Officials are now working with juvenile prosecutors “to review investigative findings and determine applicable charges,” a police spokesperson confirmed to ABC News on Thursday evening.

Initially, three people were detained as suspects in the shooting but the third person — also a juvenile — has since been determined not to be involved with the shooting and was released from police custody, according to the police spokesperson.

At least half of the victims involved in the mass shooting are under the age of 16, Kansas City Police Chief Stacey Graves said Thursday, and fire officials said the victims included eight critically hurt and seven seriously hurt.

Children’s Mercy Hospital said it received 11 children, ranging in age from 6 to 15, though hospital officials did not specify if the 6-year-old was wounded by gunfire or injured in the resulting chaos.
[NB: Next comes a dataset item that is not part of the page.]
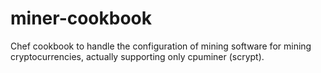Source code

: miner-cookbook
==============

Chef cookbook to handle the configuration of mining software for mining cryptocurrencies, actually supporting only cpuminer (scrypt).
In total, nine of the children taken to Mercy Hospital had been shot, officials said, while three remain at the hospital on Friday morning.

All of those victims are expected to recover, officials said.

Elsewhere, University Health said it received eight gunshot patients, including two who remain in critical condition Thursday.

The shooting unfolded outside Union Station as Chiefs fans were leaving a parade and rally on Wednesday as more than 800 law enforcement officers were on duty in the area containing an estimated 1 million people attending the celebration, according to Kansas City Mayor Quinton Lucas.

Several guns were recovered following the incident that, police say, appeared to stem from a dispute, though officials have not yet disclosed what that dispute could have been about and how it may have escalated to the mass shooting.

The victim who was killed has been named as 44-year-old Lisa Lopez-Galvan, a DJ at local radio station, who leaves behind her husband and two young children.

“This senseless act has taken a beautiful person from her family and this KC Community,” the radio station said in a statement Wednesday.

“We woke up this morning excited and the last thing we ever expected was to have a tragedy in our family,” her brother, Beto Lopez, told ABC News.

So far this year, there have been at least 48 mass shootings in the United States, with 81 killed and 165 wounded, according to the Gun Violence Archive.

The investigation into the mass shooting is currently ongoing.